British beer maker Young & Co’s Brewery is likely to see tougher trading this year, due to inflation and high interest rates, a leading analyst has said, following "impressive" Christmas trading for the firm.
Mark Davies Jones of Stifel was commenting after Young & Co’s, which produces London Original, Double Chocolate Stout and other beers, saw like-for-like sales up 11.6%.
Young & Co’s, which also manages a series of pubs, said that combined like-for-like sales over the three days of Christmas – from Christmas Eve to Boxing Day – were up 10.6%.
'Strong Growth'
"This continues the acceleration seen in late H1 and increases the YTD LFL to +5.5%," Davies Jones commented.
"Looking ahead, this trading strength is still likely to be temporarily offset by the cost inflation triggered by Budget measures, impacting 2026. In addition, interest rates staying higher for longer puts upward pressure on finance costs."
Interest Rates
Davies Jones added that Stifel was keeping its full-year trading forecast for Young & Co’s unchanged, albeit with slightly lower expectations for profit before tax, due to higher interest costs in the UK.
"The group is in very good shape, with more benefits of City improvements to come next year, and very modest valuations given industry-leading growth and margins," he said.

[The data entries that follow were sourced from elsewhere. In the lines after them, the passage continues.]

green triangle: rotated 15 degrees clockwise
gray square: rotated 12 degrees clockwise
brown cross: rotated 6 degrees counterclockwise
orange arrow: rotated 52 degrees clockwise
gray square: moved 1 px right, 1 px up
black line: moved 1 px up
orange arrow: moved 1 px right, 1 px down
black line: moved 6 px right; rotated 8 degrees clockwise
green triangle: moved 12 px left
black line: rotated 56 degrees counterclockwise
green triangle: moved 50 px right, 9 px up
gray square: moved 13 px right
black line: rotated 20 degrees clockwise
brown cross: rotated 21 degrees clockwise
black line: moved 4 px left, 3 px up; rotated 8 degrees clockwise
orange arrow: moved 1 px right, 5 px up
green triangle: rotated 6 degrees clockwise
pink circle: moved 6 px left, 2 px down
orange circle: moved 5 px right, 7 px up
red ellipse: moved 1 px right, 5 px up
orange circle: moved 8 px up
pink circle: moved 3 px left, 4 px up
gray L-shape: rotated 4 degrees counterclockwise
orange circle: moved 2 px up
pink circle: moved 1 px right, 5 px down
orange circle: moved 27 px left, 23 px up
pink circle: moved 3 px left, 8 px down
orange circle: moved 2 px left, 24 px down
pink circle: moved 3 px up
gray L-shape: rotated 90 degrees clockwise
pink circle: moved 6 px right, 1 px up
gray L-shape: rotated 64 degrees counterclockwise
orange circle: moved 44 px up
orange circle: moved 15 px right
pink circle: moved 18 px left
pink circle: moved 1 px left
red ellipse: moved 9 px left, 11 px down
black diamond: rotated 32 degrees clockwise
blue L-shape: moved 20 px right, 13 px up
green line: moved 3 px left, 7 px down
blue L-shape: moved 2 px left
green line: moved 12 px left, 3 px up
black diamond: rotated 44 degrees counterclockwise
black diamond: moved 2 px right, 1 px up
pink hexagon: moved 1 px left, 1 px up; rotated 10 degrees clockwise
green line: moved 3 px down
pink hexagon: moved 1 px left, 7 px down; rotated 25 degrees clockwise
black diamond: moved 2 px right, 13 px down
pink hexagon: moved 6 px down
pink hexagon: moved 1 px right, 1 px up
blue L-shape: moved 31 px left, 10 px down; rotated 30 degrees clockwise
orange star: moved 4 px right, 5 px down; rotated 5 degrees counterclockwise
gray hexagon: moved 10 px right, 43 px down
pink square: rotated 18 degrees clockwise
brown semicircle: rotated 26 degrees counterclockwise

Elsewhere, commenting on the full-year outlook for the group, Simon Dodd, CEO of Young & Co’s, said, "Looking ahead, whilst we remain mindful of the headwinds facing consumers and the wider issues that our industry will encounter from the increase in both National Insurance contributions and National Living Wage, our business is in great shape, and we continue to be optimistic about the year ahead."